__Dataset entries__
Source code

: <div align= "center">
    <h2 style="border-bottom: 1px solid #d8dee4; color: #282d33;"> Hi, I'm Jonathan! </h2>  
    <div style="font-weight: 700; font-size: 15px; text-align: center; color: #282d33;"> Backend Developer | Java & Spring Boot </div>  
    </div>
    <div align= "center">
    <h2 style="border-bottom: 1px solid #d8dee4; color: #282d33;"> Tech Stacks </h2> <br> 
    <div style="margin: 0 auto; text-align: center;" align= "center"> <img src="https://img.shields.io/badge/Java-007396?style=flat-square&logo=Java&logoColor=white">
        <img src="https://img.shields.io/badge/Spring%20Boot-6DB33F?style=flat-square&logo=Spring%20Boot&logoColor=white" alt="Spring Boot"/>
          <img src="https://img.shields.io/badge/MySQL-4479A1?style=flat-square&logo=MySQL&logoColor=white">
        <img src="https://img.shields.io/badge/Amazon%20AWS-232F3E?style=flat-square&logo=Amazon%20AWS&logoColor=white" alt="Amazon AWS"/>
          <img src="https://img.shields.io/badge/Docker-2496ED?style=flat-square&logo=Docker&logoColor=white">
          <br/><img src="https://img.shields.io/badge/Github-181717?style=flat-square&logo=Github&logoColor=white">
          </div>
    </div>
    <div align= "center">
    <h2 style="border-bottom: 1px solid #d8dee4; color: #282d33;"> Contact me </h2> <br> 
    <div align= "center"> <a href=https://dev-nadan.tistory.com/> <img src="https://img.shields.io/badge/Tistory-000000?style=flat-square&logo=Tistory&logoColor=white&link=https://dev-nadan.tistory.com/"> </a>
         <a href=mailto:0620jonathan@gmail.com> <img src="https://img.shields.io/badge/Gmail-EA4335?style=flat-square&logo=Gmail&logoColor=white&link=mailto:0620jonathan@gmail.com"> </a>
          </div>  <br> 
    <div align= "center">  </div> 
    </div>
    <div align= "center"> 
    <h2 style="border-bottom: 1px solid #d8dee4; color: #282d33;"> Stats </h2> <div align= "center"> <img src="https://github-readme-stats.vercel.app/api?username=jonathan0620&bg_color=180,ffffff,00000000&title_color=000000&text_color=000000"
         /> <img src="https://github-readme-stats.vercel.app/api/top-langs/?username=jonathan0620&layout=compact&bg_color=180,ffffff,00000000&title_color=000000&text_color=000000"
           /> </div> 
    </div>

__Request__
Each line shown above must be repeated exactly.

__Task solution__
Source code

: <div align= "center">
    <h2 style="border-bottom: 1px solid #d8dee4; color: #282d33;"> Hi, I'm Jonathan! </h2>  
    <div style="font-weight: 700; font-size: 15px; text-align: center; color: #282d33;"> Backend Developer | Java & Spring Boot </div>  
    </div>
    <div align= "center">
    <h2 style="border-bottom: 1px solid #d8dee4; color: #282d33;"> Tech Stacks </h2> <br> 
    <div style="margin: 0 auto; text-align: center;" align= "center"> <img src="https://img.shields.io/badge/Java-007396?style=flat-square&logo=Java&logoColor=white">
        <img src="https://img.shields.io/badge/Spring%20Boot-6DB33F?style=flat-square&logo=Spring%20Boot&logoColor=white" alt="Spring Boot"/>
          <img src="https://img.shields.io/badge/MySQL-4479A1?style=flat-square&logo=MySQL&logoColor=white">
        <img src="https://img.shields.io/badge/Amazon%20AWS-232F3E?style=flat-square&logo=Amazon%20AWS&logoColor=white" alt="Amazon AWS"/>
          <img src="https://img.shields.io/badge/Docker-2496ED?style=flat-square&logo=Docker&logoColor=white">
          <br/><img src="https://img.shields.io/badge/Github-181717?style=flat-square&logo=Github&logoColor=white">
          </div>
    </div>
    <div align= "center">
    <h2 style="border-bottom: 1px solid #d8dee4; color: #282d33;"> Contact me </h2> <br> 
    <div align= "center"> <a href=https://dev-nadan.tistory.com/> <img src="https://img.shields.io/badge/Tistory-000000?style=flat-square&logo=Tistory&logoColor=white&link=https://dev-nadan.tistory.com/"> </a>
         <a href=mailto:0620jonathan@gmail.com> <img src="https://img.shields.io/badge/Gmail-EA4335?style=flat-square&logo=Gmail&logoColor=white&link=mailto:0620jonathan@gmail.com"> </a>
          </div>  <br> 
    <div align= "center">  </div> 
    </div>
    <div align= "center"> 
    <h2 style="border-bottom: 1px solid #d8dee4; color: #282d33;"> Stats </h2> <div align= "center"> <img src="https://github-readme-stats.vercel.app/api?username=jonathan0620&bg_color=180,ffffff,00000000&title_color=000000&text_color=000000"
         /> <img src="https://github-readme-stats.vercel.app/api/top-langs/?username=jonathan0620&layout=compact&bg_color=180,ffffff,00000000&title_color=000000&text_color=000000"
           /> </div> 
    </div>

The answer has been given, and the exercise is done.